Spring honey bees work hard to find nectar and pollen
- Bees have to work hard in early spring to find enough rich nectar and pollen to feed the hives.
- Honey bees are hard pressed to find enough to eat in early spring to feed the hives.
- Honey bees hunt for nectar rich and pollen laden blooms in early spring to feed the hives.
- Honey bees live only about two weeks, feeding on nectar and carrying pollen back to the hives.
Early spring is a critical time for bees. There has to be a supply of nectar and pollen for the field bees to work.
"The weather is the reason that we continue to feed our bees," Edd Buchanan, master beekeeper, said. "It can't be too cold, too windy, or too rainy. Also, how far the bees have to travel to find pollen and nectar makes a big difference. A field bee has only about two weeks of an active life until its wings are worn out. Each hive has from 50,000 to 60,000 bees in it, and they can eat a lot. We continue to feed our bees until around the first week of May, because there just isn't enough in nature for them."
Buchanan has had bee hives since 1965, often as many as 400. He traded a used lawn mower for his first two hives.
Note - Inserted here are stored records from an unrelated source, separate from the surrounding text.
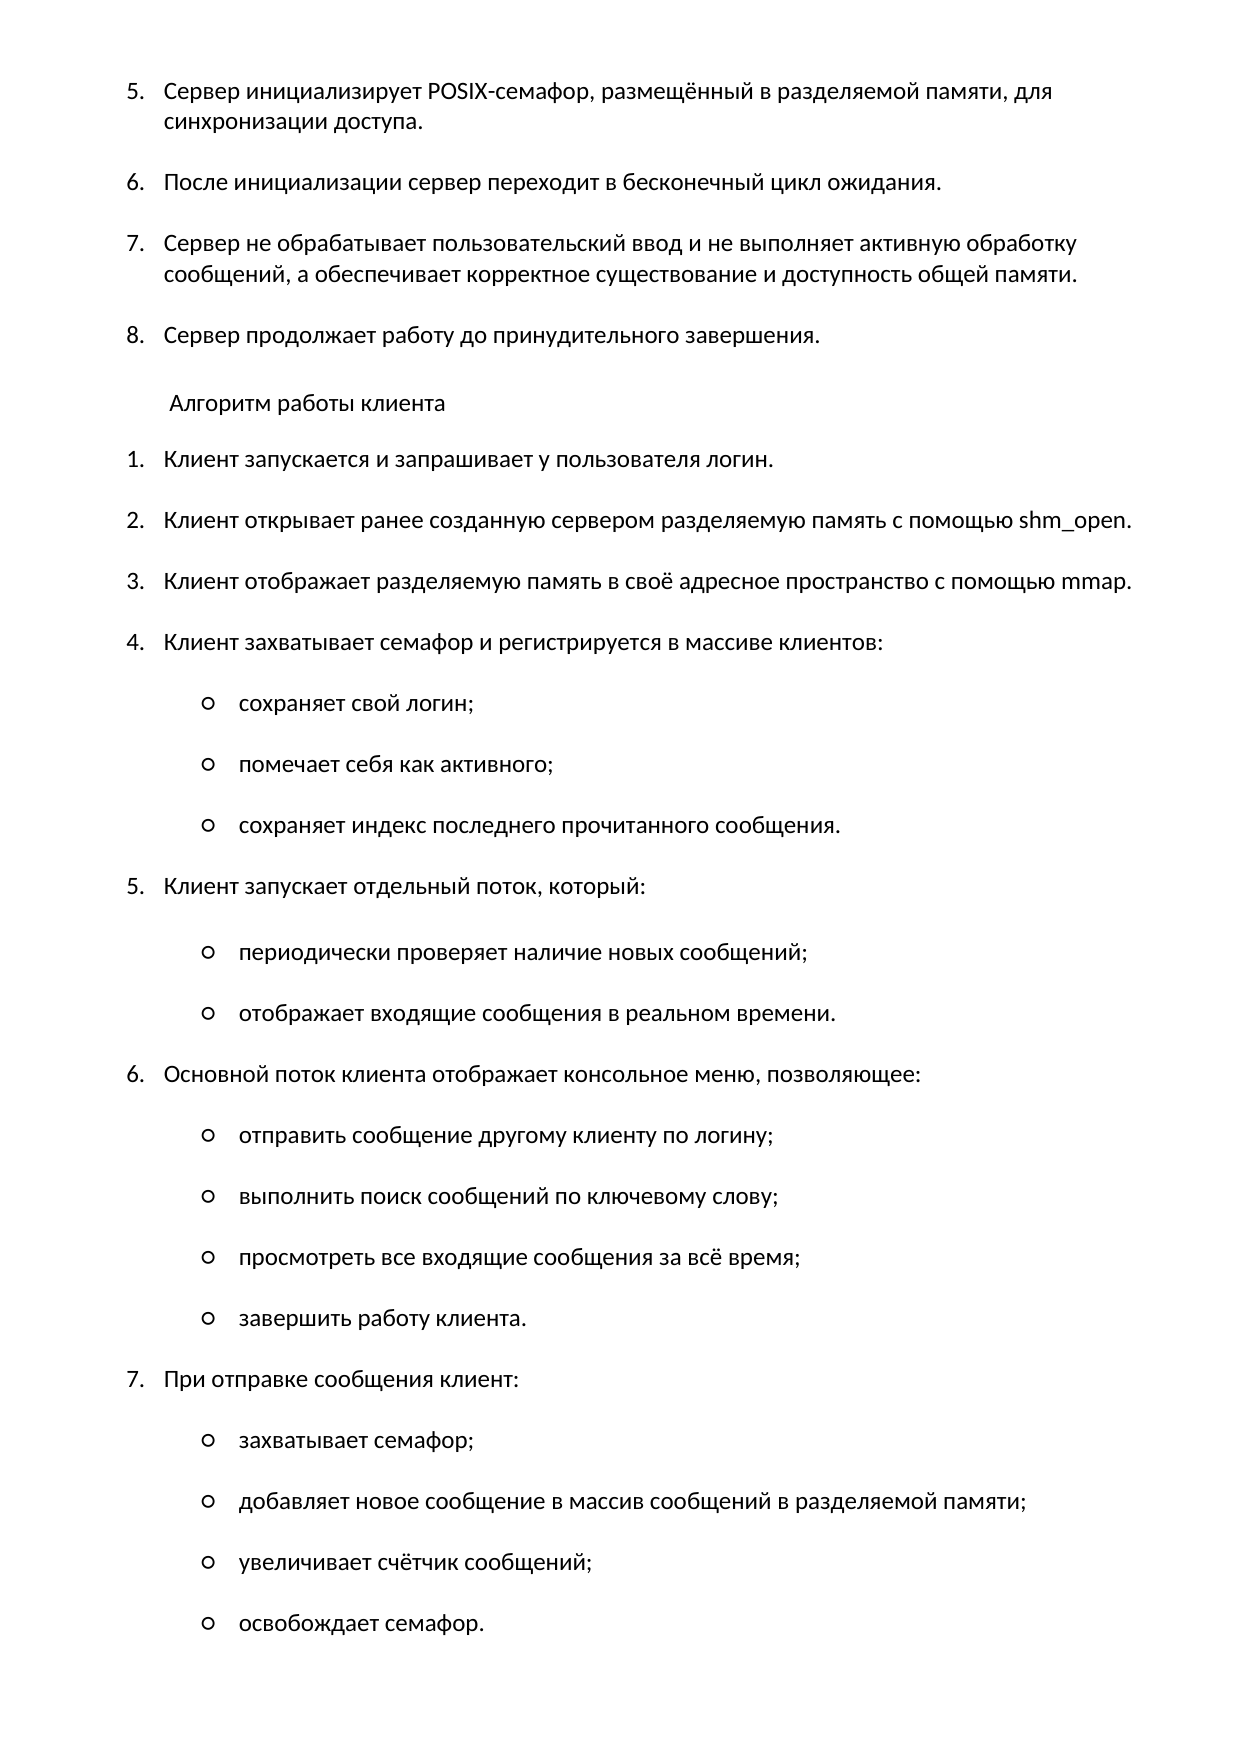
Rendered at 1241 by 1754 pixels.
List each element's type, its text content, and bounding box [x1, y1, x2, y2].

list При отправке сообщения клиент: [126, 1363, 1165, 1424]
list захватывает семафор; [201, 1424, 1165, 1486]
list После инициализации сервер переходит в бесконечный цикл ожидания. [126, 167, 1165, 228]
list Сервер инициализирует POSIX-семафор, размещённый в разделяемой памяти, для синхронизации доступа. [126, 75, 1165, 167]
list просмотреть все входящие сообщения за всё время; [201, 1241, 1165, 1302]
list отправить сообщение другому клиенту по логину; [201, 1119, 1165, 1180]
list Клиент захватывает семафор и регистрируется в массиве клиентов: [126, 626, 1165, 687]
subtitle Алгоритм работы клиента [169, 387, 1165, 418]
list помечает себя как активного; [201, 748, 1165, 809]
list Сервер не обрабатывает пользовательский ввод и не выполняет активную обработку сообщений, а обеспечивает корректное существование и доступность общей памяти. [126, 228, 1165, 319]
list сохраняет индекс последнего прочитанного сообщения. [201, 809, 1165, 870]
list выполнить поиск сообщений по ключевому слову; [201, 1180, 1165, 1241]
list освобождает семафор. [201, 1608, 1165, 1669]
list добавляет новое сообщение в массив сообщений в разделяемой памяти; [201, 1486, 1165, 1547]
list периодически проверяет наличие новых сообщений; [201, 936, 1165, 997]
list Клиент отображает разделяемую память в своё адресное пространство с помощью mmap. [126, 565, 1165, 626]
list Сервер продолжает работу до принудительного завершения. [126, 319, 1165, 350]
list завершить работу клиента. [201, 1302, 1165, 1363]
list Клиент открывает ранее созданную сервером разделяемую память с помощью shm_open. [126, 504, 1165, 565]
list увеличивает счётчик сообщений; [201, 1547, 1165, 1608]
list сохраняет свой логин; [201, 687, 1165, 748]
list Основной поток клиента отображает консольное меню, позволяющее: [126, 1058, 1165, 1119]
list Клиент запускает отдельный поток, который: [126, 870, 1165, 936]
list отображает входящие сообщения в реальном времени. [201, 997, 1165, 1058]
list Клиент запускается и запрашивает у пользователя логин. [126, 443, 1165, 504]
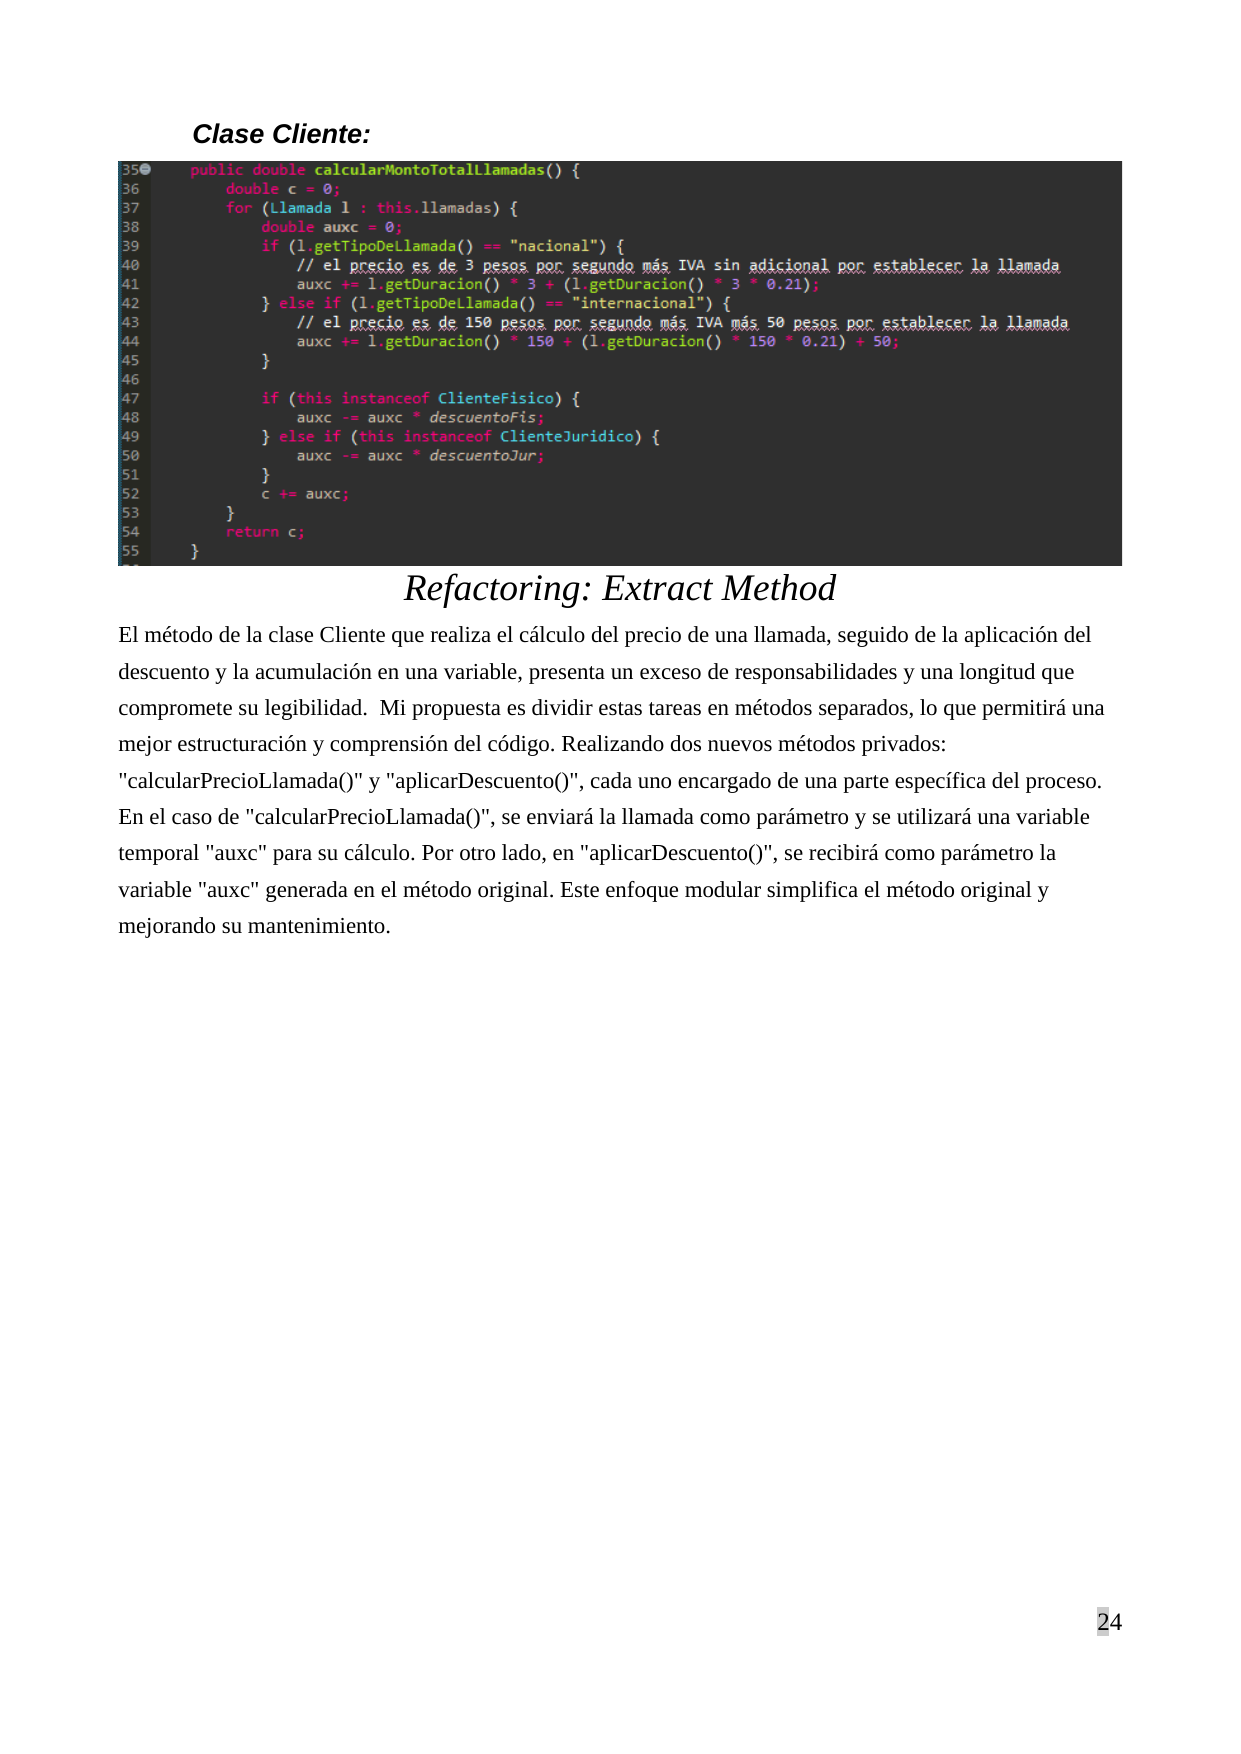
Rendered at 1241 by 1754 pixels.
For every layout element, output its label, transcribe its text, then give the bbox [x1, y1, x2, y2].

picture [118, 161, 1123, 566]
subtitle Clase Cliente: [118, 118, 1122, 149]
subtitle Refactoring: Extract Method [118, 566, 1122, 609]
text El método de la clase Cliente que realiza el cálculo del precio de una llamada, seguido de la aplicación del descuento y la acumulación en una variable, presenta un exceso de responsabilidades y una longitud que compromete su legibilidad. Mi propuesta es dividir estas tareas en métodos separados, lo que permitirá una mejor estructuración y comprensión del código. Realizando dos nuevos métodos privados: "calcularPrecioLlamada()" y "aplicarDescuento()", cada uno encargado de una parte específica del proceso. En el caso de "calcularPrecioLlamada()", se enviará la llamada como parámetro y se utilizará una variable temporal "auxc" para su cálculo. Por otro lado, en "aplicarDescuento()", se recibirá como parámetro la variable "auxc" generada en el método original. Este enfoque modular simplifica el método original y mejorando su mantenimiento. [118, 621, 1122, 938]
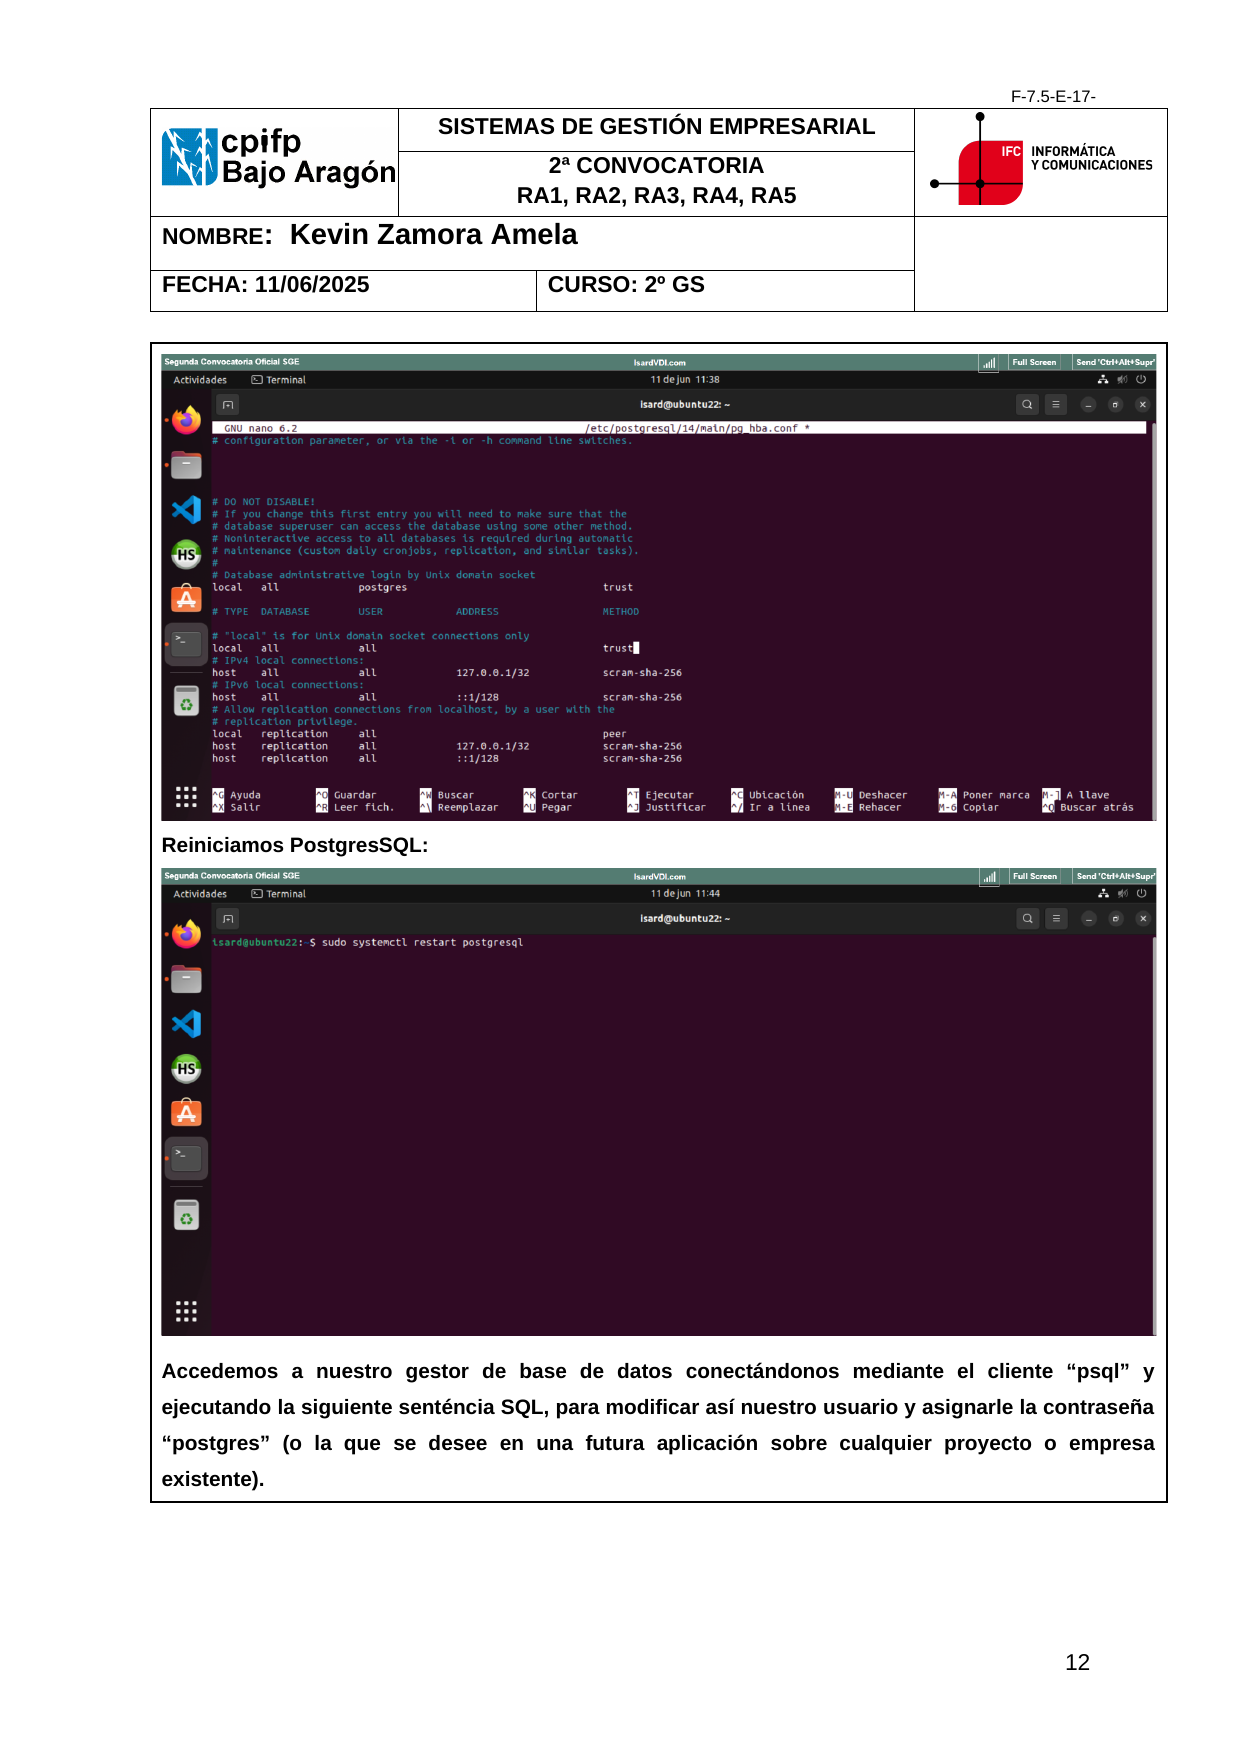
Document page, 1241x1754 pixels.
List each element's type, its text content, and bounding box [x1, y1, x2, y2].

picture [930, 112, 1153, 205]
table_cell Reiniciamos PostgresSQL: Accedemos a nuestro gestor de base de datos conectándonos mediante el cliente “psql” y ejecutando la siguiente senténcia SQL, para modificar así nuestro usuario y asignarle la contraseña “postgres” (o la que se desee en una futura aplicación sobre cualquier proyecto o empresa existente). [152, 344, 1166, 1501]
picture [161, 354, 1157, 821]
picture [161, 868, 1157, 1336]
picture [161, 127, 397, 190]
Since then he has become the best known beekeeper in Western North Carolina.
"I am 80 years old, and have been forced to slow down a little," he said. "Currently my bees are in three big orchards in Henderson County pollinating this year's apple crop. They only stay about three weeks, then they come home and start feeding on spring blooming trees and flowers, and making honey.
"Early spring is a hard time for honey bees, because the first flowers and trees to bloom don't have a high nectar content," he said. "From now into June and July, the bees will literally work themselves to death, flying, feeding on nectar, loading up on pollen, making trip after trip. If they find food close to the hives, that makes it easier on them. Bees only live six to eight weeks, and then die of old age."
Buchanan says there won't be too many good red delicious apples this year.
"They are the first apple trees to bloom, and just as they started to bloom along came a cold snap, and the bees couldn't pollinate them," he said.
From mid-May on, bees have their choice of what they want to eat in nature.
"By the third week of May, the locust and popular trees will be in bloom, and they make good honey," Buchanan said. "Blackberry bushes will begin to bloom, and it makes good honey also. We make very little white clover honey, and it doesn't bloom until June. Throughout the summer the bees have plenty to eat.
"No one can answer the question of whether it will be a good honey season or not. It all depends on the weather, and what the bees have to eat. Home gardeners can really make a difference in feeding bees. If they plant nectar-rich blooming flowers around the edges of their gardens, the bees will feed, pollinate their gardens, and bring home pollen to the hives."
Buchanan still has a variety of honey on his front porch. If he isn't home, drop your money in the fruit jar and take the honey. A pint of honey cost $6, and 20 ounces goes for $8-$10. A quart sells for $12, and sourwood honey will sell for $15.
Eddy Buchanan, Edd's son, is also an experienced beekeeper, as dedicated to bees, honey and education about the insect as his father.
"The willows and maples have put out a lot of pollen, and the bees love it," he said. "The bees have to work hard in early spring, because the flowers don't have the nectar that the later blooming ones have. We're really close to good honey-making time, and the bees can take care of themselves."
Bob Plemmons learned bee keeping from Edd and continues with his hobby every year. He currently has five hives.
"I am still feeding my bees sugar water," he said. "If you have bees, you can't neglect them and expect them to be good honey-makers. Take care of them, and they will work hard."
Lisa Coffee is a novice beekeeper, but as dedicated as the veterans. She has a large, award-winning kitchen garden that her bees pollinate. It was the 2013 Most Beautiful Vegetable Garden in Black Mountain.
"I've only been keeping bees for one year," she said. "The bees are wonderful teachers, and I learn from them every day. I have three hives and haven't harvested any honey yet, because the bees need it.
"One of the most important things the average person can do to help the bees is to stop spraying their yards with pesticides."